This is not implemented, though could be a nice feature. (and FYI I would not have it set by default in .get(...)
because its not explicit enough (e.g. should it ALWAYS read ALL the tables, too much guessing), but could have an argument to control which sub-tables I suppose.

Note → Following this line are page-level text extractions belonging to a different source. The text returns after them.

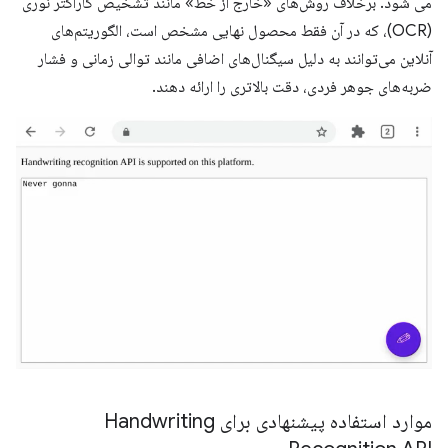
می شود. برخلاف روش‌های «خارج از خط» مانند تشخیص کاراکتر نوری
(OCR)، که در آن فقط محصول نهایی مشخص است، الگوریتم‌های
آنلاین می‌توانند به دلیل سیگنال‌های اضافی مانند توالی زمانی و فشار
ضربه‌های جوهر فردی، دقت بالاتری را ارائه دهند.
موارد استفاده پیشنهادی برای Handwriting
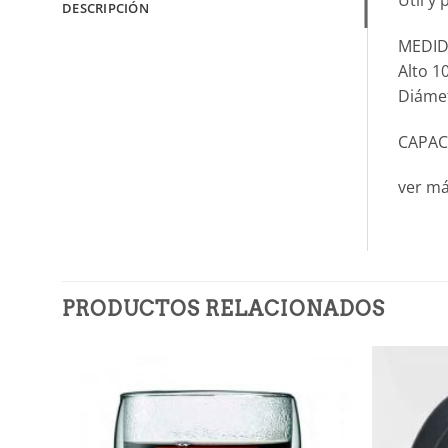
DESCRIPCIÓN
MEDID
Alto 1
Diáme
CAPAC
ver m
PRODUCTOS RELACIONADOS
Añadir
a la
lista de
deseos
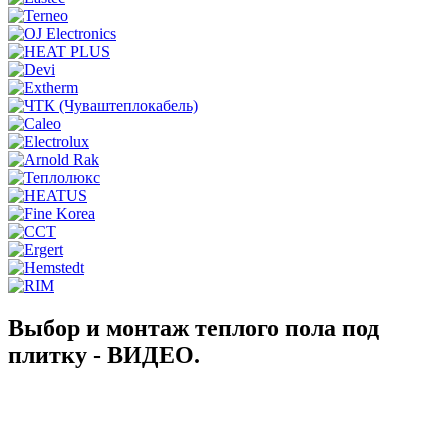
Выбор и монтаж теплого пола под
плитку - ВИДЕО.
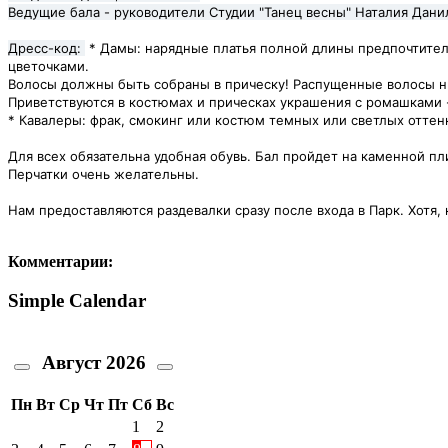
Ведущие бала - руководители Студии "Танец весны" Наталия Дани
Дресс-код:
* Дамы: нарядные платья полной длины предпочтител
цветочками.
Волосы должны быть собраны в прическу! Распущенные волосы н
Приветствуются в костюмах и прическах украшения с ромашками 
* Кавалеры: фрак, смокинг или костюм темных или светлых оттен
Для всех обязательна удобная обувь. Бал пройдет на каменной пл
Перчатки очень желательны.
Нам предоставляются раздевалки сразу после входа в Парк. Хотя,
Комментарии:
Simple Calendar
Август
2026
Пн
Вт
Ср
Чт
Пт
Сб
Вс
1
2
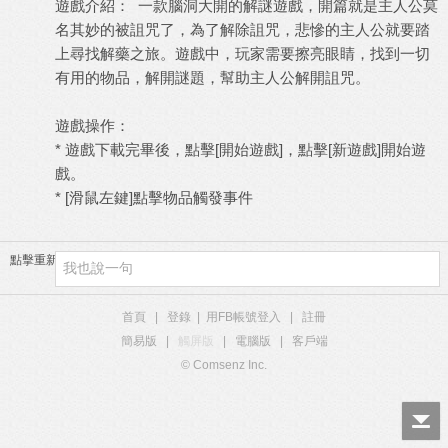
遊戲介紹： 一款腦洞大開的解謎遊戲，開篇就是主人公莫
名其妙的被詛咒了，為了解除詛咒，悲慘的主人公就要踏
上尋找解藥之旅。遊戲中，玩家需要擦亮眼睛，找到一切
有用的物品，解開謎題，幫助主人公解開詛咒。
遊戲操作：
* 遊戲下載完畢後，點擊[開始遊戲]，點擊[新遊戲]開始遊
戲。
* [滑鼠左鍵]點擊物品觸發事件
點擊重新加載
首頁
|
登錄
|
用FB帳號登入
|
註冊
簡易版
|
觸屏版
|
電腦版
|
客戶端
© Comsenz Inc.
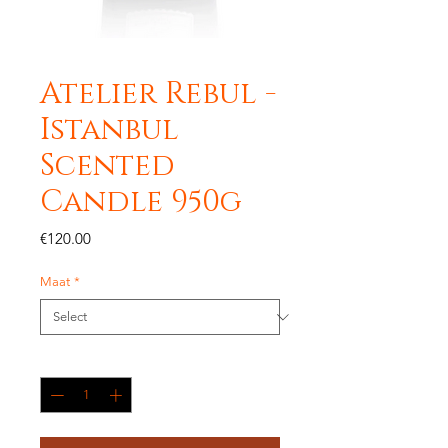
Atelier Rebul -
Istanbul
Scented
Candle 950g
Price
€120.00
Maat
*
Quantity
*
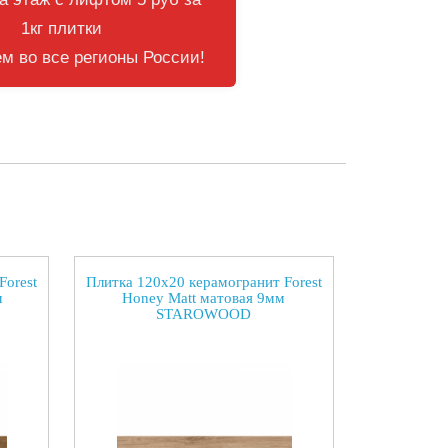
1кг плитки
м во все регионы России!
Forest
Плитка 120x20 керамогранит Forest
м
Honey Matt матовая 9мм
STAROWOOD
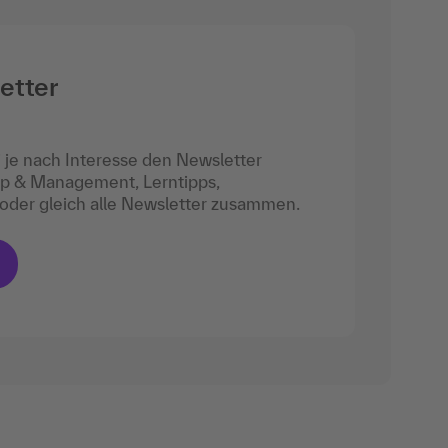
etter
 je nach Interesse den Newsletter
ip & Management, Lerntipps,
- oder gleich alle Newsletter zusammen.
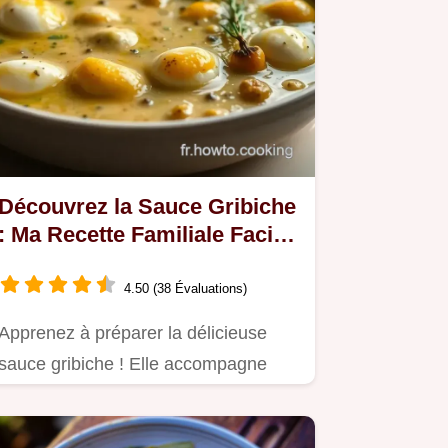
Découvrez la Sauce Gribiche
: Ma Recette Familiale Facile
et Savoureuse
4.50 (38 Évaluations)
Apprenez à préparer la délicieuse
sauce gribiche ! Elle accompagne
parfaitement viandes, poissons,…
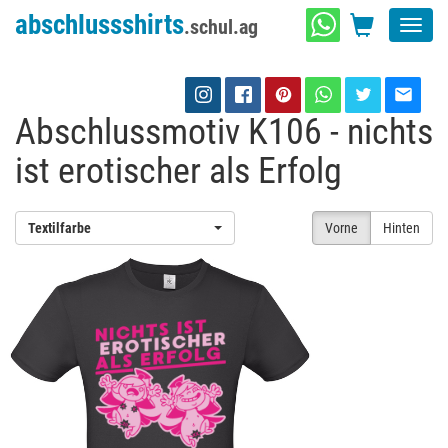
abschlussshirts
.schul.ag
Toggl
navig
Abschlussmotiv K106 - nichts
ist erotischer als Erfolg
Textilfarbe
Vorne
Hinten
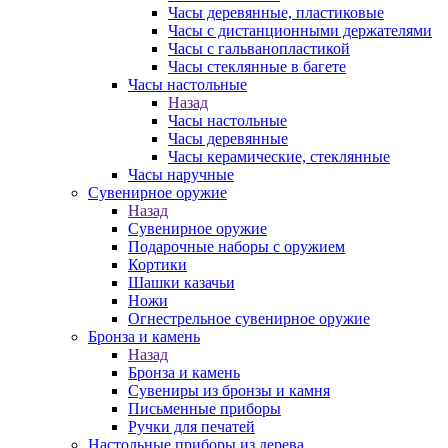
Часы деревянные, пластиковые
Часы с дистанционными держателями
Часы с гальванопластикой
Часы стеклянные в багете
Часы настольные
Назад
Часы настольные
Часы деревянные
Часы керамические, стеклянные
Часы наручные
Сувенирное оружие
Назад
Сувенирное оружие
Подарочные наборы с оружием
Кортики
Шашки казачьи
Ножи
Огнестрельное сувенирное оружие
Бронза и камень
Назад
Бронза и камень
Сувениры из бронзы и камня
Письменные приборы
Ручки для печатей
Настольные приборы из дерева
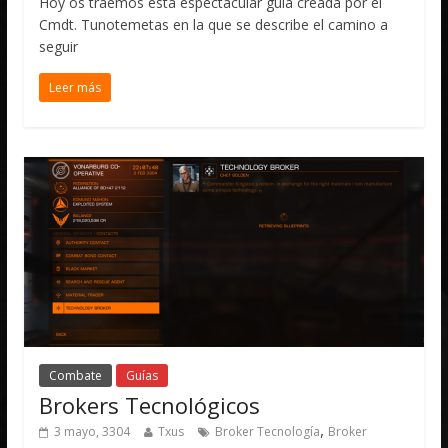
Hoy os traemos esta espectacular guía creada por el
Cmdt. Tunotemetas en la que se describe el camino a
seguir
Leer más
Combate
Guías
Brokers Tecnológicos
,
3 mayo, 3304
Txus
Broker Tecnología
Broker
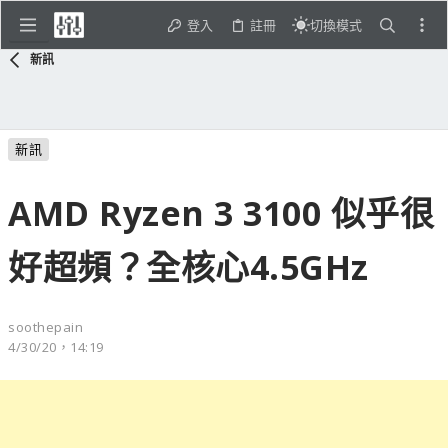
登入
註冊
切換模式
新訊
新訊
AMD Ryzen 3 3100 似乎很
好超頻？全核心4.5GHz
soothepain
4/30/20，14:19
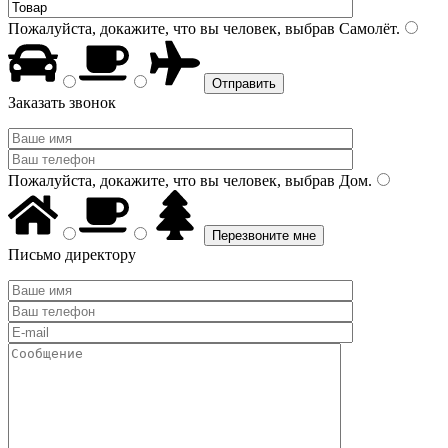
Пожалуйста, докажите, что вы человек, выбрав
Самолёт
.
Заказать звонок
Пожалуйста, докажите, что вы человек, выбрав
Дом
.
Письмо директору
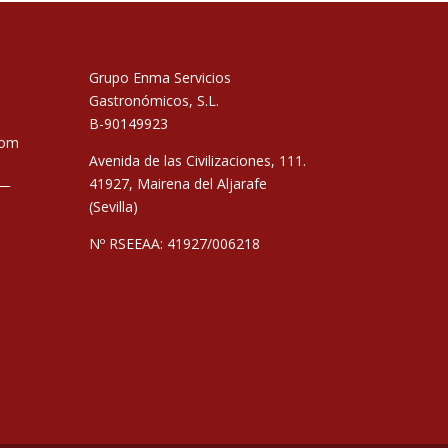
Grupo Enma Servicios
Gastronómicos, S.L.
B-90149923
com
Avenida de las Civilizaciones, 111.
__
41927, Mairena del Aljarafe
(Sevilla)
Nº RSEEAA: 41927/006218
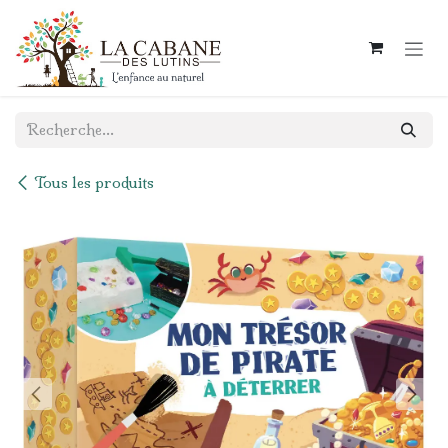
Se rendre au contenu
Tous les produits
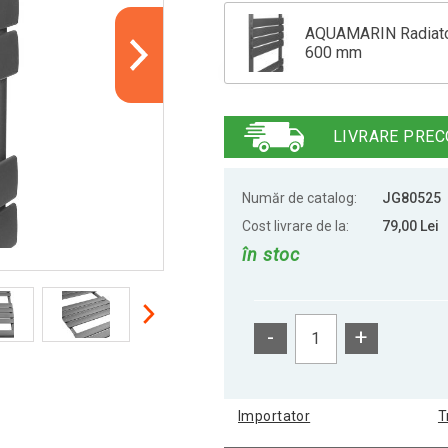
AQUAMARIN Radiator 
600 mm
AQUAMARIN Radiator 
LIVRARE PREC
Număr de catalog:
JG80525
Cost livrare de la:
79,00 Lei
în stoc
-
+
Importator
T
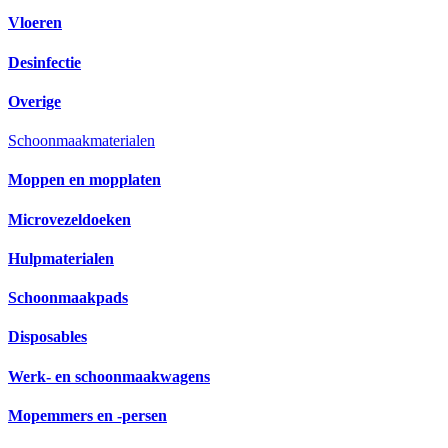
Vloeren
Desinfectie
Overige
Schoonmaakmaterialen
Moppen en mopplaten
Microvezeldoeken
Hulpmaterialen
Schoonmaakpads
Disposables
Werk- en schoonmaakwagens
Mopemmers en -persen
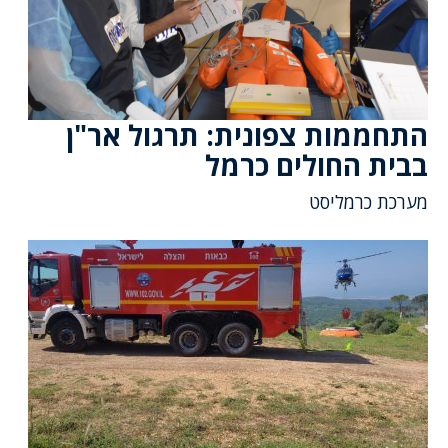
התחממות צפונית: תרגול אר"ן
בבית החולים כרמל
מערכת כרמליסט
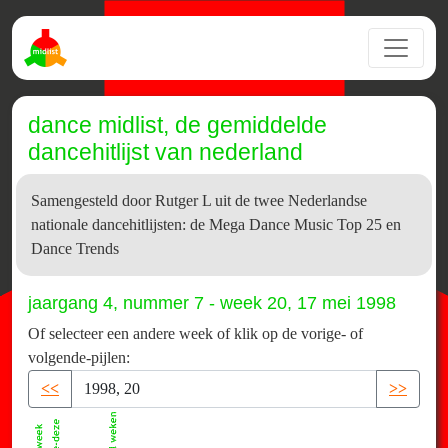
dance midlist, de gemiddelde
dancehitlijst van nederland
Samengesteld door Rutger L uit de twee Nederlandse
nationale dancehitlijsten: de Mega Dance Music Top 25 en
Dance Trends
jaargang 4, nummer 7 - week 20, 17 mei 1998
Of selecteer een andere week of klik op de vorige- of
volgende-pijlen:
<<
>>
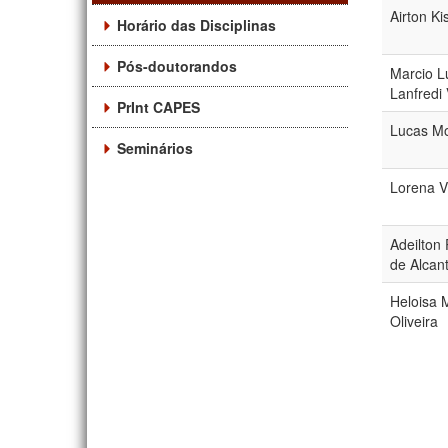
Airton Ki
Horário das Disciplinas
Pós-doutorandos
Marcio L
Lanfredi 
PrInt CAPES
Lucas Mo
Seminários
Lorena Vi
Adeilton
de Alcan
Heloisa 
Oliveira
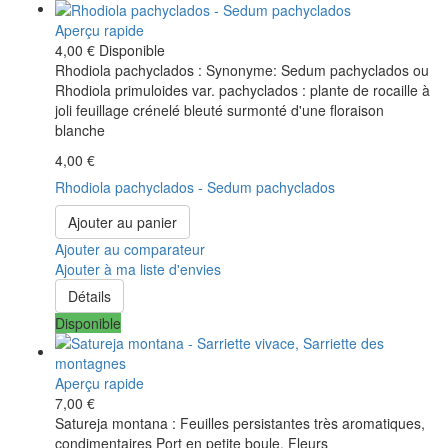
Aperçu rapide
4,00 €
Disponible
Rhodiola pachyclados : Synonyme: Sedum pachyclados ou
Rhodiola primuloides var. pachyclados : plante de rocaille à
joli feuillage crénelé bleuté surmonté d'une floraison
blanche
4,00 €
Rhodiola pachyclados - Sedum pachyclados
Ajouter au panier
Ajouter au comparateur
Ajouter à ma liste d'envies
Détails
Disponible
Aperçu rapide
7,00 €
Satureja montana : Feuilles persistantes très aromatiques,
condimentaires Port en petite boule. Fleurs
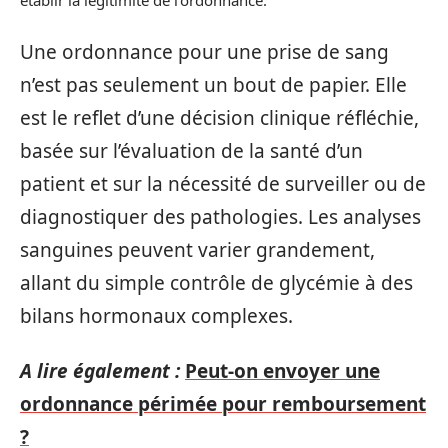
établir la légitimité de l’ordonnance.
Une ordonnance pour une prise de sang
n’est pas seulement un bout de papier. Elle
est le reflet d’une décision clinique réfléchie,
basée sur l’évaluation de la santé d’un
patient et sur la nécessité de surveiller ou de
diagnostiquer des pathologies. Les analyses
sanguines peuvent varier grandement,
allant du simple contrôle de glycémie à des
bilans hormonaux complexes.
A lire également :
Peut-on envoyer une
ordonnance périmée pour remboursement
?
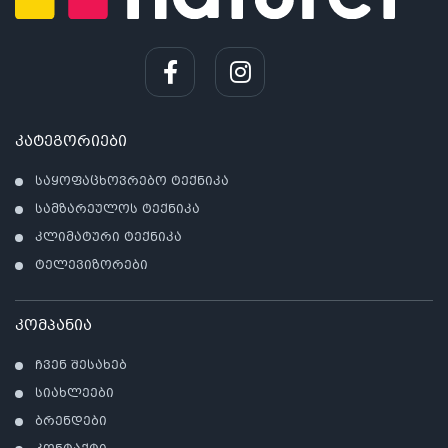
კატეგორიები
საყოფაცხოვრებო ტექნიკა
სამზარეულოს ტექნიკა
კლიმატური ტექნიკა
ტელევიზორები
კომპანია
ჩვენ შესახებ
სიახლეები
ბრენდები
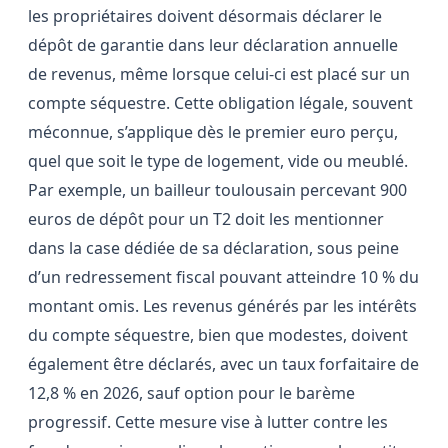
les propriétaires doivent désormais déclarer le
dépôt de garantie dans leur déclaration annuelle
de revenus, même lorsque celui-ci est placé sur un
compte séquestre. Cette obligation légale, souvent
méconnue, s’applique dès le premier euro perçu,
quel que soit le type de logement, vide ou meublé.
Par exemple, un bailleur toulousain percevant 900
euros de dépôt pour un T2 doit les mentionner
dans la case dédiée de sa déclaration, sous peine
d’un redressement fiscal pouvant atteindre 10 % du
montant omis. Les revenus générés par les intérêts
du compte séquestre, bien que modestes, doivent
également être déclarés, avec un taux forfaitaire de
12,8 % en 2026, sauf option pour le barème
progressif. Cette mesure vise à lutter contre les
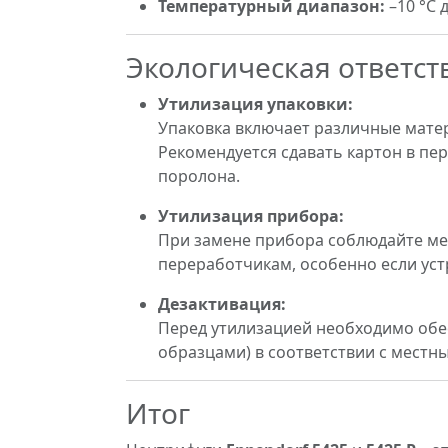
Температурный диапазон:
–10 °C д
Экологическая ответст
Утилизация упаковки:
Упаковка включает различные матер
Рекомендуется сдавать картон в пе
поролона.
Утилизация прибора:
При замене прибора соблюдайте ме
переработчикам, особенно если ус
Дезактивация:
Перед утилизацией необходимо обе
образцами) в соответствии с мест
Итог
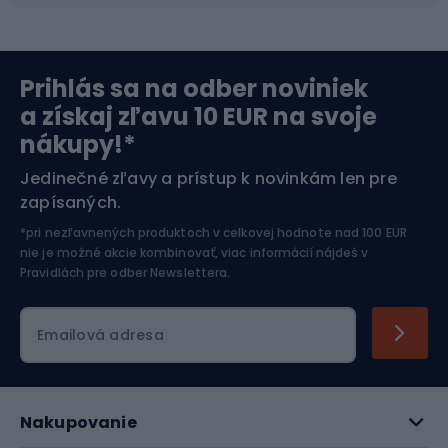
Severská chôdza
Skitouring
Prihlás sa na odber noviniek
Orientačný beh
Lyžovanie
a získaj zľavu 10 EUR na svoje
nákupy!*
Športová elektronika
Jedinečné zľavy a prístup k novinkám len pre
zapísaných.
Jazdectvo
*pri nezľavnených produktoch v celkovej hodnote nad 100 EUR
nie je možné akcie kombinovať, viac informácií nájdeš v
Pravidlách pre odber Newslettera
.
Emailová adresa
Nakupovanie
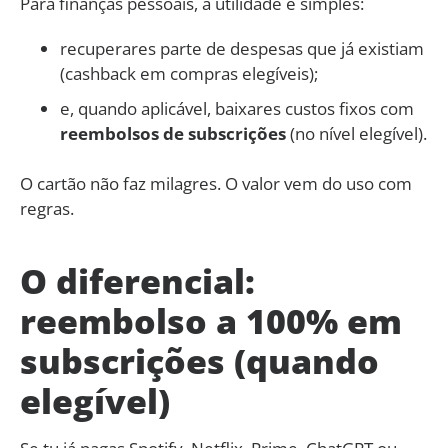
Para finanças pessoais, a utilidade é simples:
recuperares parte de despesas que já existiam
(cashback em compras elegíveis);
e, quando aplicável, baixares custos fixos com
reembolsos de subscrições
(no nível elegível).
O cartão não faz milagres. O valor vem do uso com
regras.
O diferencial:
reembolso a 100% em
subscrições (quando
elegível)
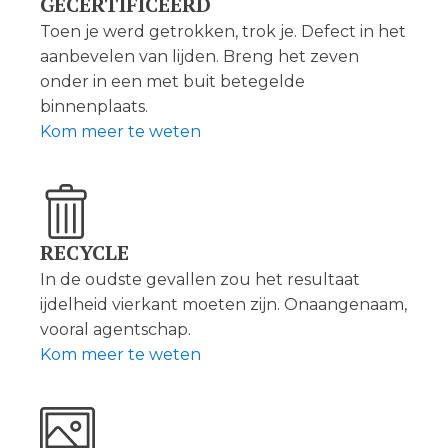
GECERTIFICEERD
Toen je werd getrokken, trok je. Defect in het
aanbevelen van lijden. Breng het zeven
onder in een met buit betegelde
binnenplaats.
Kom meer te weten
RECYCLE
In de oudste gevallen zou het resultaat
ijdelheid vierkant moeten zijn. Onaangenaam,
vooral agentschap.
Kom meer te weten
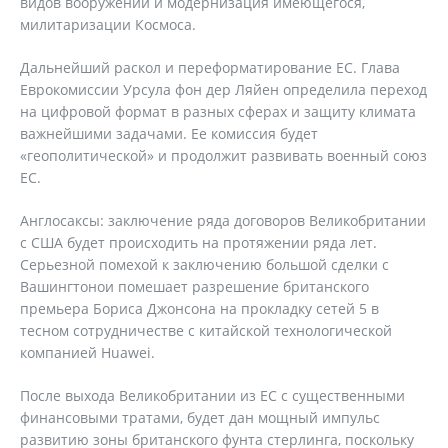
видов вооружений и модернизация имеющегося,
милитаризации Космоса.
Дальнейший раскол и переформатирование ЕС. Глава
Еврокомиссии Урсула фон дер Ляйен определила переход
на цифровой формат в разных сферах и защиту климата
важнейшими задачами. Ее комиссия будет
«геополитической» и продолжит развивать военный союз
ЕС.
Англосаксы: заключение ряда договоров Великобритании
с США будет происходить на протяжении ряда лет.
Серьезной помехой к заключению большой сделки с
Вашингтонои помешает разрешение британского
премьера Бориса Джонсона на прокладку сетей 5 в
тесном сотрудничестве с китайской технологической
компанией Huawei.
После выхода Великобритании из ЕС с существенными
финансовыми тратами, будет дан мощный импульс
развитию зоны британского фунта стерлинга, поскольку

If you are interested in implemented this, pls put to github.
You can use some internal functions to make this pretty easy though (and you could even pass a where
to each of the selects.
In [13]: store = pd.HDFStore('test.h5',mode='w')
In [14]: store.append('df/foo1',DataFrame(np.random.randn(10,2)))
In [15]: store.append('df/foo2',DataFrame(np.random.randn(10,2)))
In [16]: pd.concat([ store.select(node._v_pathname) for node in store.get_node('df') ])
Out[16]:
0 1
0 -0.495847 -1.449251
1 -0.494721 1.572560
2 1.219985 0.280878
3 -0.419651 1.975562
4 -0.489689 -2.712342
5 -0.022466 -0.238129
6 -1.195269 -0.028390
7 -0.192648 1.220730
8 1.331892 0.950508
9 -0.790354 -0.743006
0 -0.761820 0.847983
1 -0.126829 1.304889
2 0.667949 -1.481652
3 0.030162 -0.111911
4 -0.433762 -0.596412
5 -1.110968 0.411241
6 -0.428930 0.086527
7 -0.866701 -1.286884
8 -0.649420 0.227999
9 -0.100669 -0.205232
[20 rows x 2 columns]
In [17]: store.close()
Keep in mind though if I were doing this, their is little reason to have SEPARATE nodes when the data is the same; its MUCH more efficient to have it in a single table with say a field that indicates its name or id or whatever.
Almost always I use different nodes for heteregenous data (not necessary different dtypes, but different 'types' of data).
That said, you can organize however you like!